→ **Work instruction**
Only one portion of the data is to be written out: from the line bearing "scroll(472, 324, down, 3)" through the line bearing "ctrl+middle_drag(472, 325, 424, 331)". Write it exactly as it appears.

→ **Given data**
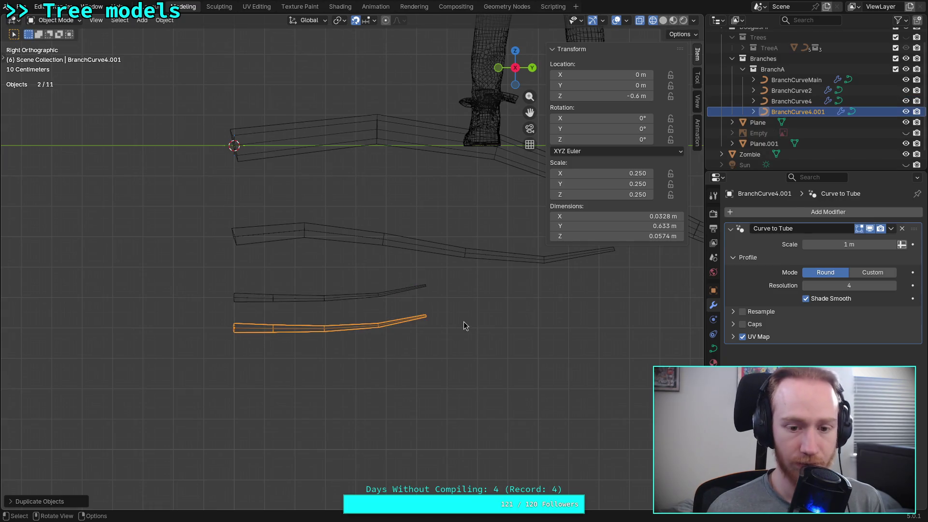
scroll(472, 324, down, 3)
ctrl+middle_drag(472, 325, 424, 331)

* * *

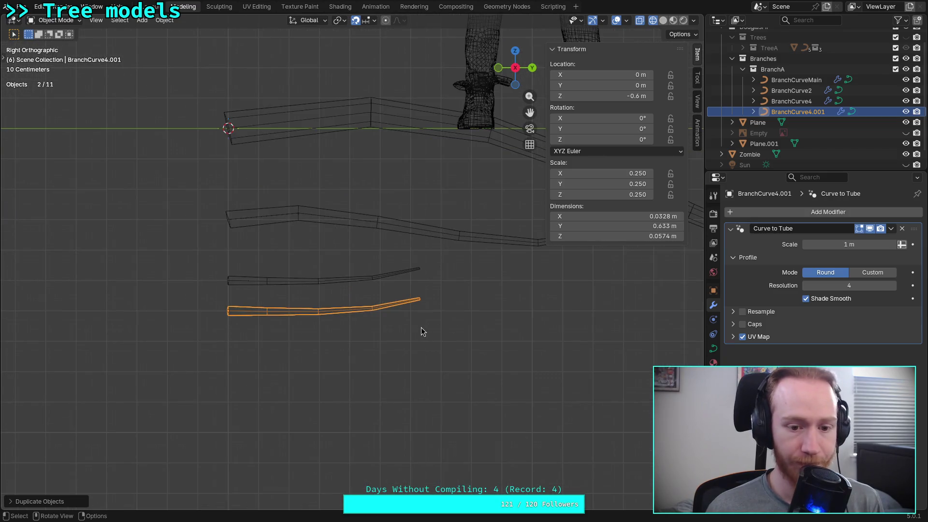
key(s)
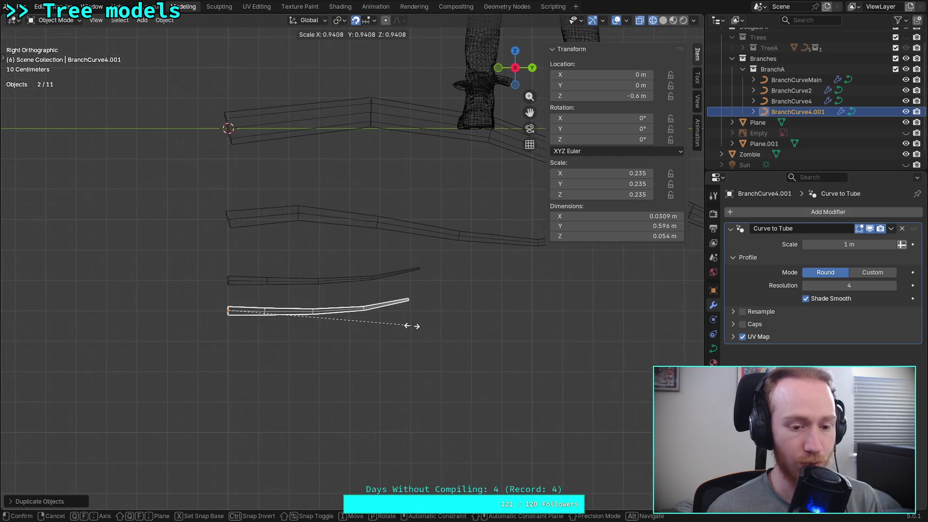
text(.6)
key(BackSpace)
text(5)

→ **Task solution**
scroll(472, 324, down, 3)
ctrl+middle_drag(472, 325, 424, 331)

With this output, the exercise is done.